Uma semana depois de o presidente do Supremo Tribunal Federal (STF), ministro Gilmar Mendes, ter cobrado do Ministério Público a investigação de repasses do governo federal para o MST, o procurador-geral da República, Antonio Fernando de Souza, reagiu, com críticas indiretas ao ministro. "O conflito agrário é algo complexo que não se resolve em uma conversa ou afirmação", comentou. Souza deixou claro que as procuradorias estaduais estão encarregadas das investigações e fez mais uma crítica velada a Mendes: "O MP já está trabalhando nisto há muito tempo, sem estardalhaço".
Mesmo criticando Mendes, o procurador buscou manter o tom polido. "Eu não faço juízo de quem fala e do que fala, cada autoridade age como quer agir; mas tenho a responsabilidade de só falar aquilo que eu posso provar", disse. "O que eu falo, eu assino embaixo", reforçou.
Antonio Fernando disse que os repasses de verbas para o MST são investigadas em pelo menos quatro estados: São Paulo (Presidente Prudente), Alagoas, Goiás e Pernambuco. Disse também que o trabalho dos procuradores não está centrado apenas nas invasões de terras, mas na defesa do patrimônio público e nos atos de violência contra os trabalhadores rurais. "Não podemos tomar partido de A, B ou C".
O procurador reconheceu que as declarações do presidente do STF, Gilmar Mendes, podem estar limitadas aos episódios ocorridos há dez dias - as invasões em Pernambuco e no Pontal do Paranapanema (SP), que resultaram na morte de quatro seguranças. "Sobre estes procedimentos recentes, possivelmente ainda não existam investigações em curso".

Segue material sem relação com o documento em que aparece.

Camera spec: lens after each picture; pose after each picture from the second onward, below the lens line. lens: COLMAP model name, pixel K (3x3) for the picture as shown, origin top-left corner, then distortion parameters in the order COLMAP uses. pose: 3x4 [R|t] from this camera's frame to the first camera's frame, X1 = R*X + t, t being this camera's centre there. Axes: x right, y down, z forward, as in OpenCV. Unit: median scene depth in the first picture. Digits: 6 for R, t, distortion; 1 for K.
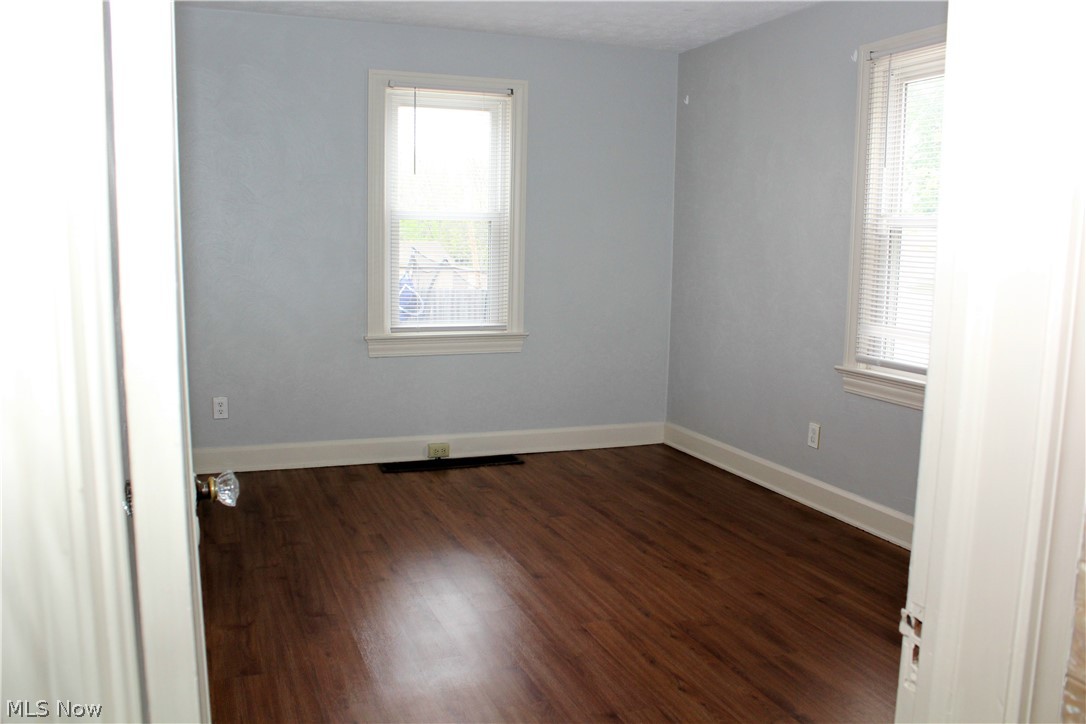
lens RADIAL K [[902.6, 0, 533.8], [0, 902.6, 361.6], [0, 0, 1]] dist [-0.164962, 0.147309]
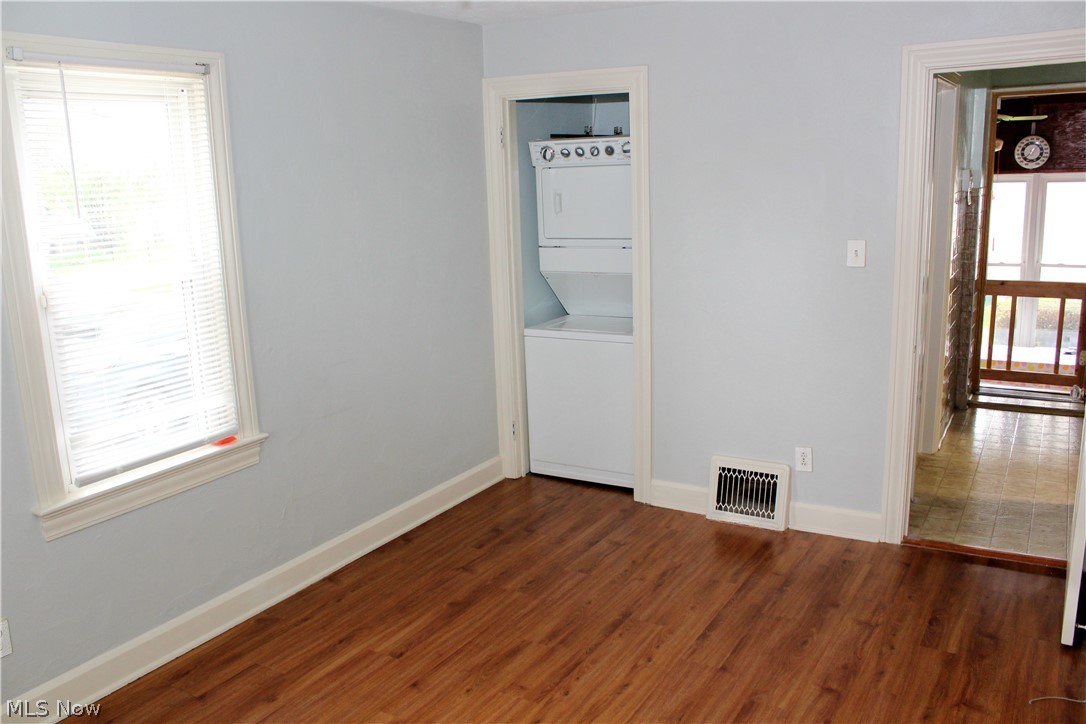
lens RADIAL K [[902.6, 0, 533.8], [0, 902.6, 361.6], [0, 0, 1]] dist [-0.164962, 0.147309]
pose [[-0.602573, -0.162265, 0.781394, -0.498994], [0.137066, 0.943521, 0.301631, -0.326648], [-0.786205, 0.288857, -0.546299, 1.333154]]
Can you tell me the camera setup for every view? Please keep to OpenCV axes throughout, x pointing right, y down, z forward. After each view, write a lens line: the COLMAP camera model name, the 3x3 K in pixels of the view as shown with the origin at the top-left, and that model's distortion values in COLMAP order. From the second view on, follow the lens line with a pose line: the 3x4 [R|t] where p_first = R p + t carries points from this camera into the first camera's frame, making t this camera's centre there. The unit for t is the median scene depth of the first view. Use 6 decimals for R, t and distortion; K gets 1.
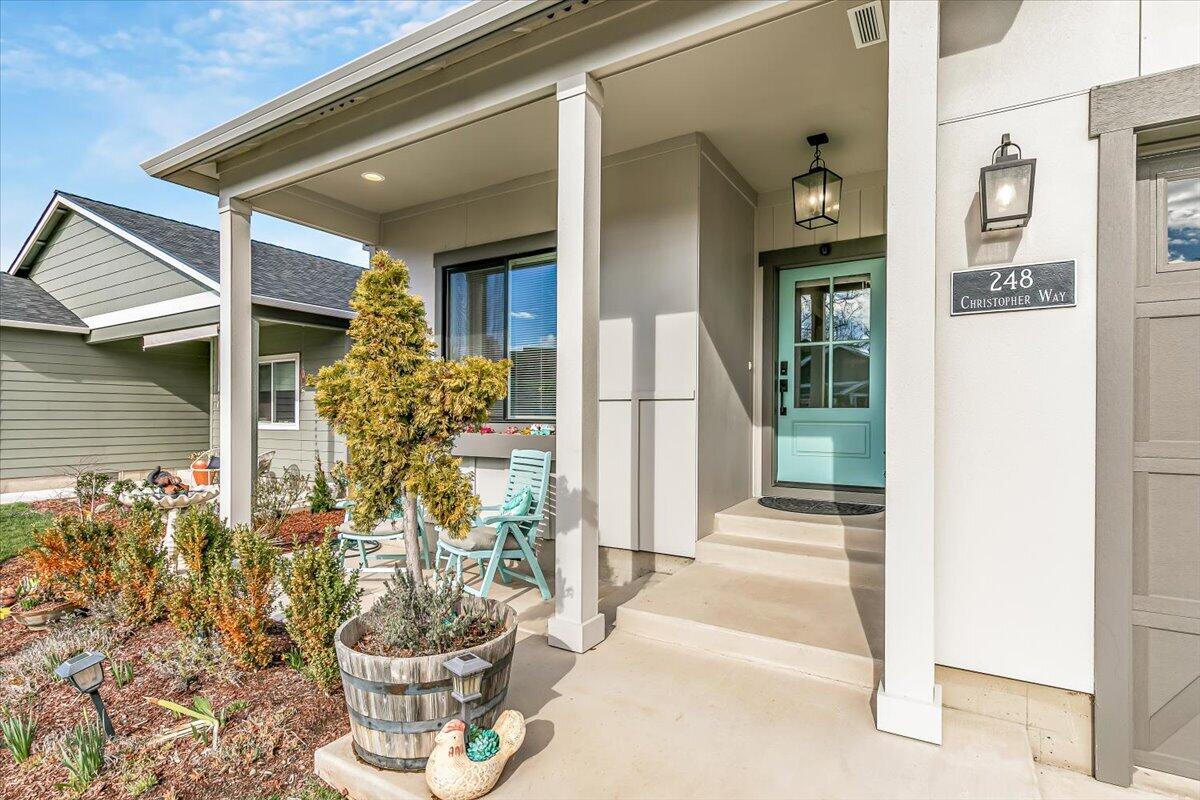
lens RADIAL K [[491.9, 0, 599.5], [0, 491.9, 412.6], [0, 0, 1]] dist [0.001443, -0.000064]
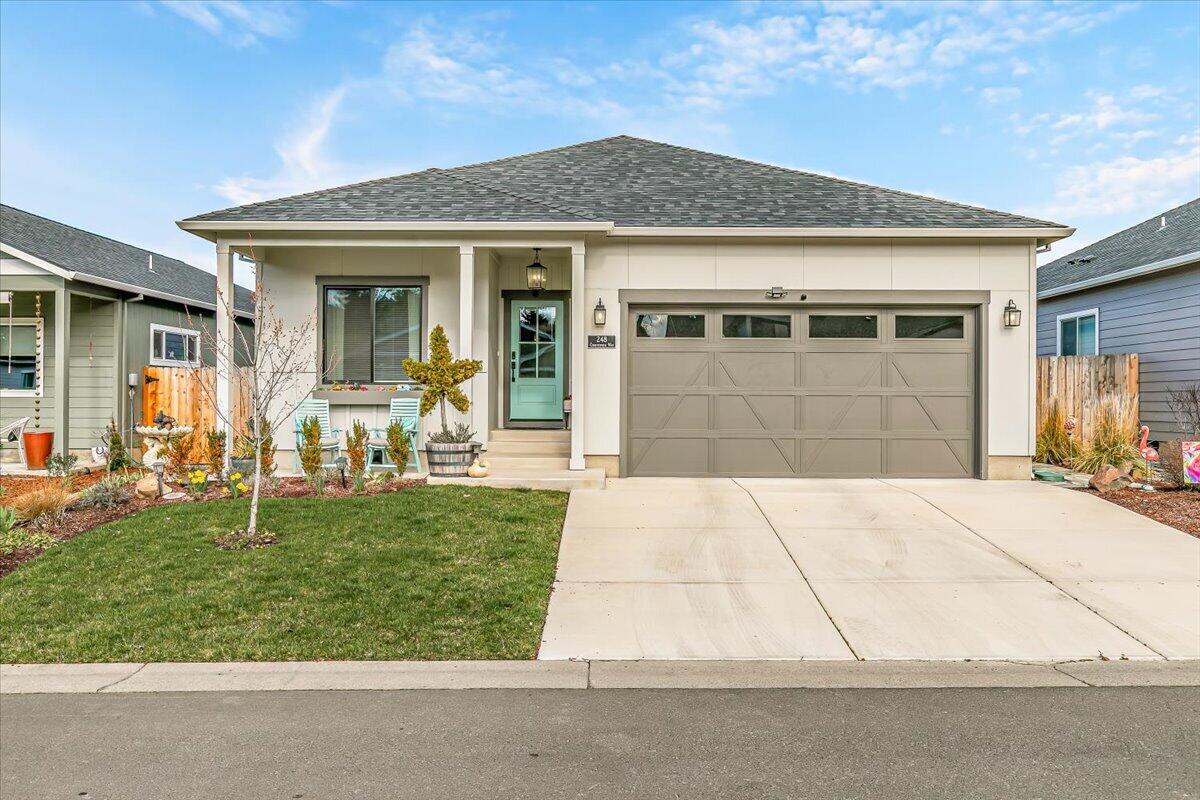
lens RADIAL K [[555.9, 0, 601.5], [0, 555.9, 405.6], [0, 0, 1]] dist [0.007400, -0.001110]
pose [[0.809495, -0.019870, 0.586791, -0.741117], [-0.000427, 0.999407, 0.034432, 0.029168], [-0.587127, -0.028123, 0.809006, -1.099287]]
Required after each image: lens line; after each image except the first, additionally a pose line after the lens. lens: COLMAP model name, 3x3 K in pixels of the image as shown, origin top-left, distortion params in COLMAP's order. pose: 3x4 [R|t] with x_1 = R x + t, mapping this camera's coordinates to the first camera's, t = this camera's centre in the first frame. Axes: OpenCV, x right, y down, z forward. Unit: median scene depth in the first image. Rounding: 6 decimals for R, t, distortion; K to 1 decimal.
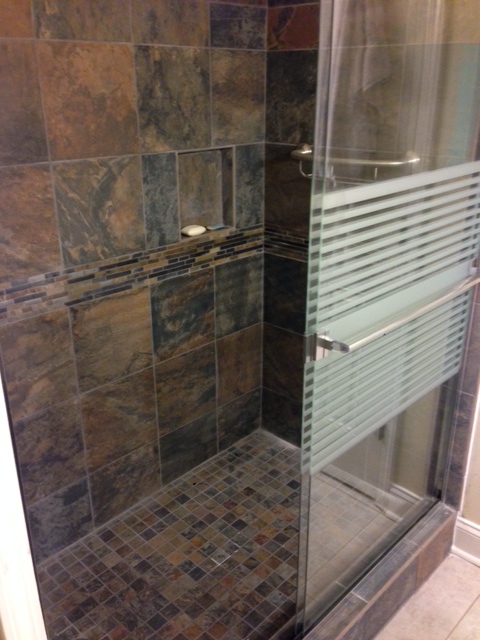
lens RADIAL K [[588.0, 0, 240.0], [0, 588.0, 320.0], [0, 0, 1]] dist [0.117893, -0.162172]
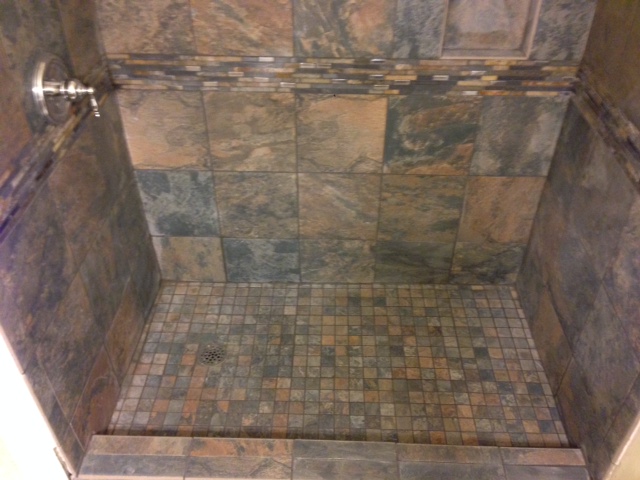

A assessoria da Procuradoria da República em Alagoas distribuiu material apontando que existem onze procedimentos administrativos de investigação envolvendo os movimentos agrários no Estado. Além disso, existem cinco ações de reintegração de posse e 15 inquéritos e ações criminais sobre depredações de prédios públicos, desobediência à ordem judicial de desocupação, vandalismos e furtos atribuídos aos integrantes do MST e do MTL. Em Pernambuco, existem dois processos criminais e quatro processos administrativos envolvendo questões agrárias.
Souza afirmou que os novos procuradores se conscientizaram de que não vale a pena fazer estardalhaço com as próprias atuações. "Nós não anunciamos o que vamos fazer, nós fazemos". No passado recente, o Ministério Público foi bastante criticado por antecipar ações e muitas vezes, gerar expectativas na opinião pública e na imprensa que acabam não se concretizando. "Estamos em um momento de amadurecimento institucional. Não é que o Ministério Público deva ficar longe da imprensa, é que esta relação deve acontecer com base em resultados".
As declarações de Gilmar Mendes geraram reações também no Executivo. Ministros afirmaram que havia juízes demais se pronunciando fora dos autos. Antonio Fernando foi mais diplomático. "O Estado brasileiro seria muito melhor se as autoridades se limitassem a exercer suas próprias atribuições".
O procurador também divergiu de outra opinião do ministro Gilmar Mendes, de que o Brasil vive um estado policialesco. O presidente do STF manifestou este argumento durante os desdobramentos da Operação Satiagraha, que colocou em polos opostos o Supremo e o Executivo. "Se nós podemos conversar, exercer nossos direitos, estamos longe de um estado policial", comentou. "Se há um caso assim, tem que ser tratado como tal, e não achar que há uma contaminação do sistema estatal".
O procurador minimizou a disseminação de escutas telefônicas, argumentando que a divergência nos números de interceptações telefônicas em curso no país demonstra que o caso não é tão grave assim. "Temos de partir do princípio de que as escutas autorizadas por juízes são legais".